ニュース 電子 作成日:2016年2月22日_記事番号:T00062104
液晶パネル大手、群創光電(イノラックス)は台湾南部地震で被害を受けた南部科学工業園区(南科)の第6世代工場(月産能力24万枚、ガラス基板ベース)の復旧が遅れており、同社が世界で唯一生産する39.5インチのテレビ用パネルが供給不足に陥っている。地震後にサムスン電子などテレビブランドからの発注が相次いだことも原因だ。市場調査会社、IHSテクノロジーの謝勤益シニア研究総監は21日、39.5インチパネルの供給不足が改善するのは、同工場が全面再開する3月初め以降と予想した。22日付経済日報などが報じた。
謝シニア研究総監によると、イノラックスは南部地震で第5、第6世代工場が被害を受けた。このうち第5世代工場の復旧は順調だが、第6世代工場は生産工程の3分の1が依然復旧できていない。同工場での生産量のうち39.5インチパネルが70%以上を占める。
こうした中、サムスンやLGエレクトロニクス、中国家電大手のTCL集団からイノラックスへの39.5インチパネル発注が相次ぎ、他のテレビブランドも同パネルの調達を拡大している。
イノラックスは南部地震による被害状況を公開していない。同社は21日、最新の復旧状況は営業日のきょう22日に分かるとのみコメントした。
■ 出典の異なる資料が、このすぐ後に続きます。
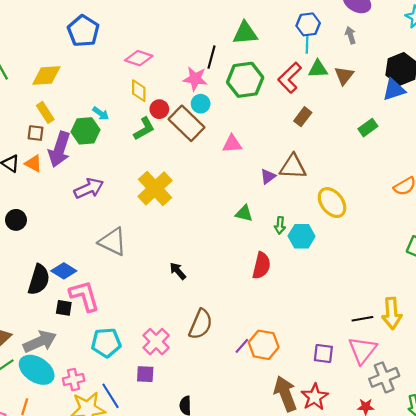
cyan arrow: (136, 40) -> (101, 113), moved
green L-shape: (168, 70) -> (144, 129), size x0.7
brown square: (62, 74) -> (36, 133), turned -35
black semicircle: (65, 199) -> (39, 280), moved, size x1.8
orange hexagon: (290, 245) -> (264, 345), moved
なおパネル市場では、サムスンディスプレイの40インチパネルの生産工場で、厚さ0.5ミリメートルのガラス基板から0.4ミリへの転換が順調にいっておらず、同パネルの供給も不足気味だ。
設備エンジニアの来台遅れ
台湾パネル業界は南部地震で被害を受けた工場設備の復旧を設備メーカーのエンジニアに依頼しているが、メーカー側の対応が遅れている。イノラックスや瀚宇彩晶(ハンスター)の場合、メーカーのエンジニアが中国で設備設置作業に当たっているため、台湾入りが遅れている。
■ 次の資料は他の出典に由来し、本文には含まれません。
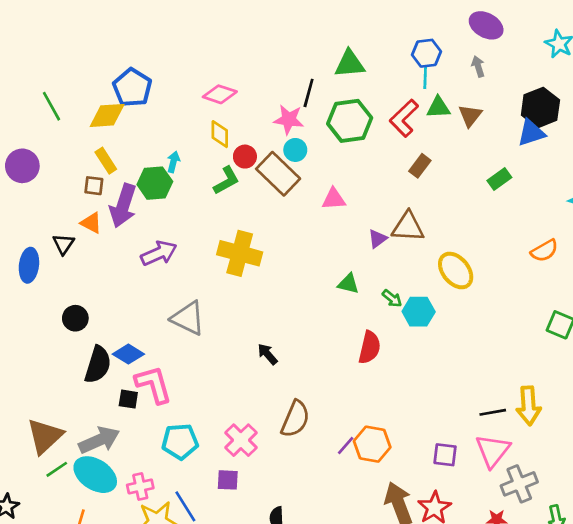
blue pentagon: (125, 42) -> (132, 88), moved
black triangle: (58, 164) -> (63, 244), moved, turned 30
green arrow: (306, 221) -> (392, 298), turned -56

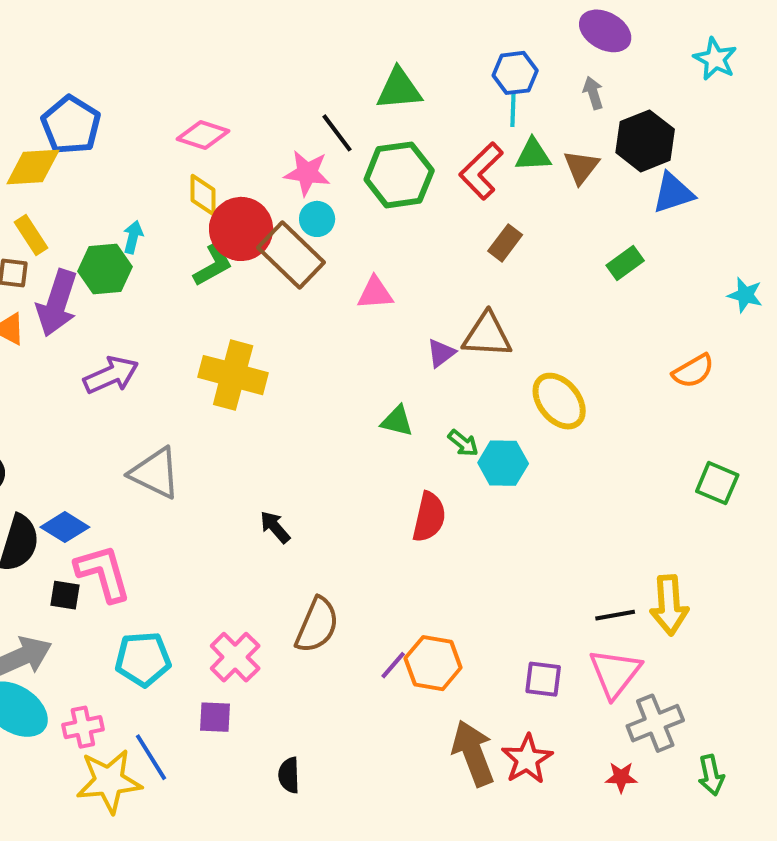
black line: (309, 93) -> (337, 133), turned -52
black hexagon: (540, 108) -> (645, 141), moved
red circle: (245, 157) -> (241, 229), size x1.8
一方、ファウンドリー最大手、台湾積体電路製造(TSMC)も地震による被害を受けたが、日本人設備エンジニア100人以上の急派を受け、直ちに復旧に当たり、生産にはほとんど影響が出なかった。背景には設備投資を渋ってきた台湾パネル業界に対する、メーカーの「差別待遇」があるとの指摘も聞かれる。
新董事長に王志超総経理か
なおイノラックスは6月の株主総会で役員改選を行う予定で、段行建董事長が定年退職する可能性があるため、王志超総経理(54)が新董事長に就任するとの観測が浮上している。王総経理は鴻海グループ傘下でパネルの応用を開拓する「Kサブグループ」を率いており、新董事長に就任すれば、イノラックスは鴻海グループの台湾域内リソースを結集してパネル事業を強化できる見込みだ。
観測についてイノラックスは21日、ノーコメントとしたが、段董事長が「今後の進退は第2四半期初めに明らかになる」と発言していたことを明らかにした。